Dies gelingt mit hochwertigen Bauteilen, insbesondere im Bereich der Schalttransistoren. Bei Geräten mit höherer Leistung ist zudem eine komplexere Schaltungstechnik notwendig. Die belastbaren Bauelemente sind für einen ausgedehnten Eingangsspannungsbereich ausgelegt, der die wichtigsten weltweiten Versorgungsnetze abdeckt: bei einphasigen Stromversorgungen Spannungen von 85 bis 264 V und bei dreiphasigen Stromversorgungen Spannungen von 3 x 320 bis 575 V sowie einem Frequenzbereich von 45 bis 65 Hz.
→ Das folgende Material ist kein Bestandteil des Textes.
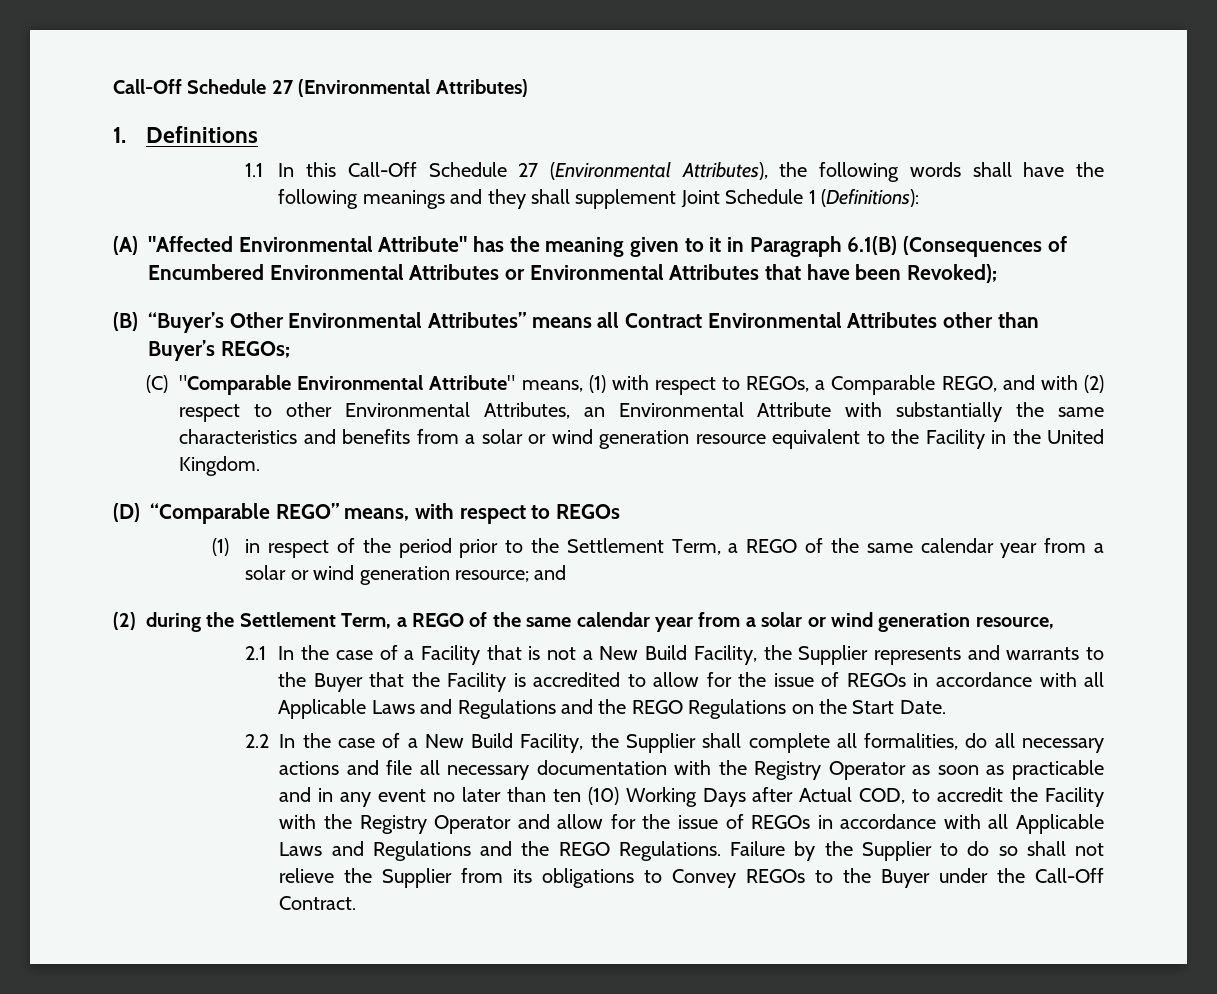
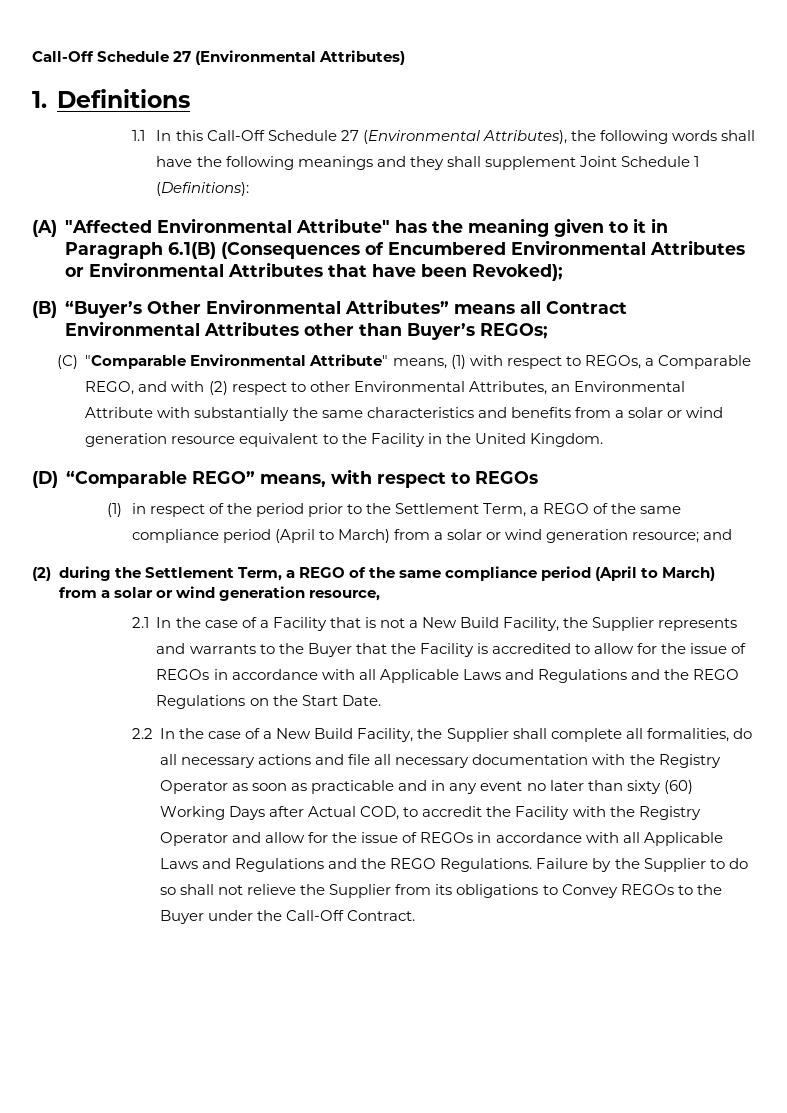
[920,538,1038,558] calendar year -> [131,529,390,543] compliance period (April to March)
[576,612,694,632] calendar year -> [444,566,716,581] compliance period (April to March)
[552,787,619,805] ten (10) -> [626,780,693,794] sixty (60)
Die schmale Bauform der Netzteile spart teuren Platz im Schaltschrank: Die 3,5-A-Stromversorgung ist 32 mm schmal, die 5-A-Geräte 40 mm, die 10-A-Netzteile 60 mm, das einphasige 24 V/20-A-Modul benötigt 90 mm auf der Tragschiene und das dreiphasige 24-V/20-A-Modul 69 mm. Durch ein robustes Metallgehäuse sowie einen weiten zulässigen Temperatureinsatzbereich von -25 bis +70 °C sind alle Netzteile für den industriellen Einsatz optimiert. Die servicefreundlichen Combicon-Steckverbinder sind ein weiterer Vorteil.

Kommt es aufgrund langer Leitungswege zum Spannungsfall, zum Beispiel bei Verpackungsmaschinen, lässt sich dies über die einstellbare Ausgangsspannung von 18 bis 29,5 V ausgleichen. Dabei erweist sich die einfache Einstellung von der Vorderseite der Geräte als zeitsparend.

*Dipl.-Ing. Anja Moldehn-Kleinesdar ist Mitarbeiterin im Produktmarketing Stromversorgungen bei der Phoenix Contact Electronics GmbH, Bad Pyrmont.